The most successful black combat unit was the 761st Tank Battalion, the spearhead of General Patton’s Third Army. Once again, most blacks served in labor and service organizations, but they were critical to the war effort. A third of the soldiers who built the Alaskan Highway, two-thirds of the troops who built the Ledo Road and transported supplies from Burma (Myanmar) to China, and three-quarters of the GIs operating the “Red Ball Express” transporting supplies from French and Belgian ports to the dynamic American spearhead moving into the heart of Hitler’s empire were African Americans. Twenty percent of the engineer units who cleared roads and rebuilt bridges in Europe were African Americans.
In March 2022, Congress unanimously approved a Congressional Gold Medal for the 6888th Postal Directory Battalion, 855 women strong, the sole black female unit deployed to Europe. They worked seven days a week in three shifts to clear over 17 million pieces of backlogged mail, building the morale of nearly seven million American servicemen. Belated recognition is characteristic for African American service members. Two World War I and six World War II soldiers were awarded the Medal of Honor in the 1990s.
The 92nd and 93rd Divisions were reactivated. The 93rd went to the Pacific, used for labor and mop-up operations due to McArthur’s reluctance to trust blacks in combat. The 92nd trained twice the normal period and finally deployed to Northern Italy in the fall of 1944. Its commander was a VMI grad who committed his troops in a series of costly frontal assaults. He finally transferred the “best” soldiers from three black regiments to “pack” a fourth, acquired the 442nd (Nisei) Regimental Combat Team, the army’s most decorated unit, and a white regiment of retrained anti-aircraft soldiers.
The last Buffalo Soldier regiment, the 24th Infantry, fought as a segregated unit in Korea as part of the 25th Infantry Division until it was disbanded mid-war in 1951, three years after Truman’s integration order. The Army, Navy, and Marines resisted the directive; the last army unit was integrated in 1954, six years after President Truman’s order.
Vietnam to the Present
It took a while to eliminate racist officers and noncommissioned officers, but the army was truly integrated by the Vietnam War. As the advantages of integration became clear, talented and dedicated black noncommissioned and commissioned officers rose in rank.

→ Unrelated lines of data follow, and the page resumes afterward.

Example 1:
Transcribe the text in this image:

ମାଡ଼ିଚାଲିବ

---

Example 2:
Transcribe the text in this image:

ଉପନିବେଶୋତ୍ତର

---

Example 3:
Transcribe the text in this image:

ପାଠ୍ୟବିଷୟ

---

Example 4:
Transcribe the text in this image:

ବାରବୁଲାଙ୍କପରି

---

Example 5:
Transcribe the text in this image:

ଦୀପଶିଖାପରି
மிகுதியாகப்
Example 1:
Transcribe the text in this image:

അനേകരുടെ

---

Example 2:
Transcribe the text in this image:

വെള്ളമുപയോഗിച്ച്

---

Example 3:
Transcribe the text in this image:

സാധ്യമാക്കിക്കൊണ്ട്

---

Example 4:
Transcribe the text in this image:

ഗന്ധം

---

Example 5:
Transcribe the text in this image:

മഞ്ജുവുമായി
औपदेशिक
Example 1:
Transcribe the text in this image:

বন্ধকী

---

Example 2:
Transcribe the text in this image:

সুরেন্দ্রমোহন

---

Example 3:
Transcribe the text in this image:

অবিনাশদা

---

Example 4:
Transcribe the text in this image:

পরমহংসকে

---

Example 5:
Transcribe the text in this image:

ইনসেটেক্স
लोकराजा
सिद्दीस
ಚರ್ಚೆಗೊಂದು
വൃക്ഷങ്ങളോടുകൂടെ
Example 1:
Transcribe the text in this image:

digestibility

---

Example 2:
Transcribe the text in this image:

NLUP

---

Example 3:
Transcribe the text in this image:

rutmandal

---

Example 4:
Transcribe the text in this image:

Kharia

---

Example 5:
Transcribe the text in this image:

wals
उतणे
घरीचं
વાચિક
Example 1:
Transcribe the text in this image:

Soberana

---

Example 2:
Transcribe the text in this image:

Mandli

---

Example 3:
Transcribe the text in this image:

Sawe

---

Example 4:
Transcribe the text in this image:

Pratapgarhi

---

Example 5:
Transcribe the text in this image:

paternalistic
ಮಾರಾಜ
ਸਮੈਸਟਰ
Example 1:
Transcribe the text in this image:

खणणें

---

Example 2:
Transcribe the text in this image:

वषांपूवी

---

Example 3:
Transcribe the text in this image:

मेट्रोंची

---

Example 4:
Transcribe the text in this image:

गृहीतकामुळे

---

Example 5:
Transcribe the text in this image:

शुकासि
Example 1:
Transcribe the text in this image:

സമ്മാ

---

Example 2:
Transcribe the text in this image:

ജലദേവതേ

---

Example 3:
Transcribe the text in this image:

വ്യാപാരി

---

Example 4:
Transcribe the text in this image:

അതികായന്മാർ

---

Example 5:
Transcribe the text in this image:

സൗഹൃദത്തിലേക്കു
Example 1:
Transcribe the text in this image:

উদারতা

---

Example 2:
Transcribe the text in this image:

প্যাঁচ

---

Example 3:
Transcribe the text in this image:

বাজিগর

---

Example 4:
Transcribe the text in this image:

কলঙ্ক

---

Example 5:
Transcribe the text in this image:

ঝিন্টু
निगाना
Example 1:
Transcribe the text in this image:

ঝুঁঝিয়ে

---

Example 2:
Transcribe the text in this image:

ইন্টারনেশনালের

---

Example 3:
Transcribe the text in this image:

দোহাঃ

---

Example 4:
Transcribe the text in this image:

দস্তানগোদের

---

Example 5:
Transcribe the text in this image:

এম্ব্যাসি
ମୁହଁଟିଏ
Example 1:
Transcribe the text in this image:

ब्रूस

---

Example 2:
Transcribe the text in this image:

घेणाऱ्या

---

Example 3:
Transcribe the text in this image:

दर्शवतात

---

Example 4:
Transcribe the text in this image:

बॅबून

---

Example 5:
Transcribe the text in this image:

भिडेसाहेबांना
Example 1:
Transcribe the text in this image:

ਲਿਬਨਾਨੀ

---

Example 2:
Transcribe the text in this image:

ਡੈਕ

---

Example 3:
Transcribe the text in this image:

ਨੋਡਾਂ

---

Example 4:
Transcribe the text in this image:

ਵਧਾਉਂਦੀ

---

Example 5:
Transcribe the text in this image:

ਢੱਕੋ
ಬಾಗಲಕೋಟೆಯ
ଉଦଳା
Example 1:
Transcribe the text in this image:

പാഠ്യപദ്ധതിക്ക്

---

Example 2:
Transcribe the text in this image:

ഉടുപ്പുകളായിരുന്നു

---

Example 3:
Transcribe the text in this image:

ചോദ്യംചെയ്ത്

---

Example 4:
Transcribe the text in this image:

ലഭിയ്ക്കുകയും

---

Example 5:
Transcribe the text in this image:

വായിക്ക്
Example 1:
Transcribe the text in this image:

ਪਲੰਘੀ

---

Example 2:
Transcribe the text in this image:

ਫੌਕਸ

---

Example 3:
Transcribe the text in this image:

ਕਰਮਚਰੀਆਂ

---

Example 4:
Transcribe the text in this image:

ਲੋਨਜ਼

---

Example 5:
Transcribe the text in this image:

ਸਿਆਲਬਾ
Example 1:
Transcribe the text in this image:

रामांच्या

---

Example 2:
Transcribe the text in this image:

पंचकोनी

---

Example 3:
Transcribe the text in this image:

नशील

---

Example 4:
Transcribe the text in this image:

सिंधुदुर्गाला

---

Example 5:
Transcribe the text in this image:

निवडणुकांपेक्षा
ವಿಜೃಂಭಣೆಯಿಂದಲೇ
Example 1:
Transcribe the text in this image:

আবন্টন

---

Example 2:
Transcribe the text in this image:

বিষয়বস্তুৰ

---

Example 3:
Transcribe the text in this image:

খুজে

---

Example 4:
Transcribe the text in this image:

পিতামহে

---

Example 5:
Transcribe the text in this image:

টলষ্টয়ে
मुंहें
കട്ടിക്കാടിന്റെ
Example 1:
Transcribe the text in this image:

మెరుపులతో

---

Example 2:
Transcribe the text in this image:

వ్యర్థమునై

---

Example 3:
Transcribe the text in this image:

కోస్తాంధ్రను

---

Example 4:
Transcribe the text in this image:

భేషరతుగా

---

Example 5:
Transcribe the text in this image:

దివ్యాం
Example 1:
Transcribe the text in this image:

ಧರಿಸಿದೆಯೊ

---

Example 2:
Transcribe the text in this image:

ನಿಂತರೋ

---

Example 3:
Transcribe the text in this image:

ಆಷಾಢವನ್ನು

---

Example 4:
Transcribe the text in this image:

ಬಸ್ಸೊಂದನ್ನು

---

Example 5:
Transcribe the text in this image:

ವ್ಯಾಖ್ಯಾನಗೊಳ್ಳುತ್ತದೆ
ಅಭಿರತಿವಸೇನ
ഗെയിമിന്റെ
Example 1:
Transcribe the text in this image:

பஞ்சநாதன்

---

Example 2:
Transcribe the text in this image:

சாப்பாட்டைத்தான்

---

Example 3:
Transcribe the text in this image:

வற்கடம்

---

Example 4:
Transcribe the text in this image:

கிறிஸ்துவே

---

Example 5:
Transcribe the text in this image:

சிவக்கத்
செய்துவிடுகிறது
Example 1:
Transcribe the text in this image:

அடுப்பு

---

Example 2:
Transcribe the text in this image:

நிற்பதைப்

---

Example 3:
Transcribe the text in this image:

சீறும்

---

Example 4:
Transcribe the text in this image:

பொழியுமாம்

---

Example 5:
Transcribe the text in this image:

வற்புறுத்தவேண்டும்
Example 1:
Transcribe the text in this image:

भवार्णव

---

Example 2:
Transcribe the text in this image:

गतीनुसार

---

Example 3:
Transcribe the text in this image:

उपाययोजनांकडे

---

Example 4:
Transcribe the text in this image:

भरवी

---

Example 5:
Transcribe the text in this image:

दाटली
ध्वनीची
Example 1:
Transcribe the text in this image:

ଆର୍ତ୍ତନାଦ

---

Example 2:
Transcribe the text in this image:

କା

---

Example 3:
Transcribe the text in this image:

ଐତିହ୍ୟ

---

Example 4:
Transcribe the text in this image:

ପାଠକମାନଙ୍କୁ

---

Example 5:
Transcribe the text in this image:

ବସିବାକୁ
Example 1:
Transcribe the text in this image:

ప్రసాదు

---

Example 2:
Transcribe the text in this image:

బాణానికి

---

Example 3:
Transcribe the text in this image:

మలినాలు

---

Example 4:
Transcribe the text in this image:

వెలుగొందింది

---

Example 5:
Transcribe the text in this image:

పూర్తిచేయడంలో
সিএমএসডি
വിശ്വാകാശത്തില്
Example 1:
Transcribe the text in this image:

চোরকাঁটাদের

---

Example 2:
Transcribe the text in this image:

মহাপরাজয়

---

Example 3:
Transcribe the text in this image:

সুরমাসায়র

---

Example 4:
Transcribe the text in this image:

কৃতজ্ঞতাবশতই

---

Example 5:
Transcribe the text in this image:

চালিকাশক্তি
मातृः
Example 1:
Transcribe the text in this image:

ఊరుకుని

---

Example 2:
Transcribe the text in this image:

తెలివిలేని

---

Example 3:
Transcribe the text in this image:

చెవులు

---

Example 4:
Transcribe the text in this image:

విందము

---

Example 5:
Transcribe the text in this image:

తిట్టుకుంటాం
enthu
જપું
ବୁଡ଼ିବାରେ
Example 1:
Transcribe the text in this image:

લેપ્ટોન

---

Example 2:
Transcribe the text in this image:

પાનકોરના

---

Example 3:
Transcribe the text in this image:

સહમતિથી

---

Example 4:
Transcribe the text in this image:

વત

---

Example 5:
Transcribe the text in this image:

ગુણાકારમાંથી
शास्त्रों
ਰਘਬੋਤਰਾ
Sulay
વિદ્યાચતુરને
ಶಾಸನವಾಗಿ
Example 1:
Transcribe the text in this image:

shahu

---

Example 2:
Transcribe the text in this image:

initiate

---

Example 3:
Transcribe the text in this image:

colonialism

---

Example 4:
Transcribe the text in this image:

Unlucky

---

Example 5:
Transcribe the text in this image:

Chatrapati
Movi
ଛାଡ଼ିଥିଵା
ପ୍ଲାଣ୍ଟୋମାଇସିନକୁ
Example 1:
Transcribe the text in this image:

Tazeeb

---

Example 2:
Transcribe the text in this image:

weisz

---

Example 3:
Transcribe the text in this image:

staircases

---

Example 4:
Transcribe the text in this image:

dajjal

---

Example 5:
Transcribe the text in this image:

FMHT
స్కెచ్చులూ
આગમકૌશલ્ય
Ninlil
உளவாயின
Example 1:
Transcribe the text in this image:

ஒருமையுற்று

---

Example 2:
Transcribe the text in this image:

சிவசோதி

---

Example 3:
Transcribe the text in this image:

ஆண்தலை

Colin Powell was Chairman of the Joint Chiefs of Staff during Desert Storm (August 1990 – February 1991), while LTG Calvin Waller was Deputy Commander of all theater forces. Even the service academies have become well integrated, although faculties need greater integration. Today, the Air Force Chief of Staff and Secretary of Defense are African Americans, and the services model the advantages of diversity. Soldiers, sailors airmen, and Marines contributed to the Civil Rights movement and are helping to advance the country toward its goal of making all citizens truly equal.